As Zynga prepares for its IPO, I often wonder about the future of social games. Social games are most often thought of as Facebook games, and they’re the most addicting form of media I’ve ever seen. That includes games like EverQuest and World of Warcraft.
Social games are free to play – initially. But after you play for a while, you have to pay for upgrades in order to proceed. Or you have to invite your pals to help you out of a jam. Or you have to do both. A few of the players, called “super whales” in the social games business, spend up to $6,000 a year playing social games (according to a study/ press release from Meteor Games). That’s an incredible amount of money to spend.
For instance, I recently indulged in a much-touted role playing game from Playdom called Deep Realms. Some of the top game journalists and videogame developers were giving Deep Realms a swing as well.

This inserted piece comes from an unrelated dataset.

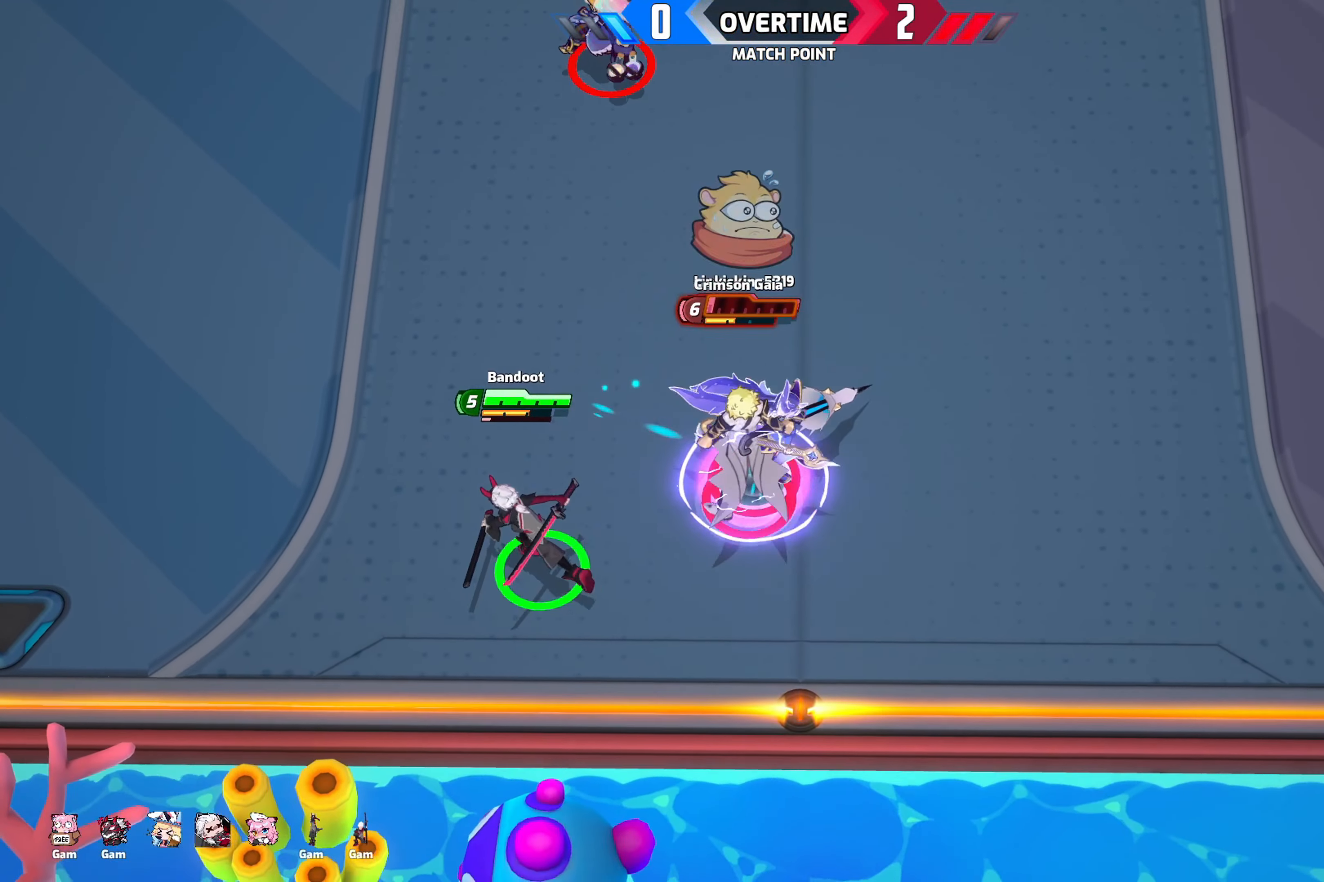
{"buttons": [], "left_stick": "center", "right_stick": "center", "events": [[450, "left_stick", "center"]]}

But when I found myself trapped in a dungeon, I found I couldn’t beat a large demon with the powers assigned to my avatar. I really didn’t want to bother friends for help. And, though the story was not very impressive and the graphics were circa the late 80s, I liked the role playing game genre enough to want to continue. So I spent $5 to upgrade in the hopes of defeating the demon and leveling up.
It did no good. Clearly, the game wanted me to spend money and bug my pals to help me. Or, they wanted me to spend even more money to get out of the cave. I stopped playing.
Social games such as Deep Realms are in their infancy. But they need to get a lot better and they need to do that quickly. The game design needs to be less repetitive. And there needs to be a narrative, a strong story that keeps players engaged. The tale of a young farmer eschewing the plowshare to pick up a sword and find his missing brother was not just derivative. It was mediocre and banal.
But what if social games were, as they say, ripped from today’s headlines? What if there were a News Corporation/Rupert Murdoch-inspired social game called Scandal?
And Scandal could be multi-faceted, a gem of social gaming.
The premise: Start out as a reporter/intern and work your way up to head a behemoth like News International as power attempts to corrupt you. You could solve cases as an investigative journalist, and your friends could help. And, as you move up the ladder and level up, you’d need to buy upgrades to make your way and exert your savvy upon those with whom you work.
And then when you’re on top, when you are buying and selling the biggest of media companies, how do you prevent a scandal from ruining your empire? Not to mention the sheer embarrassment getting pied.
I don’t know about you. But I’d play it.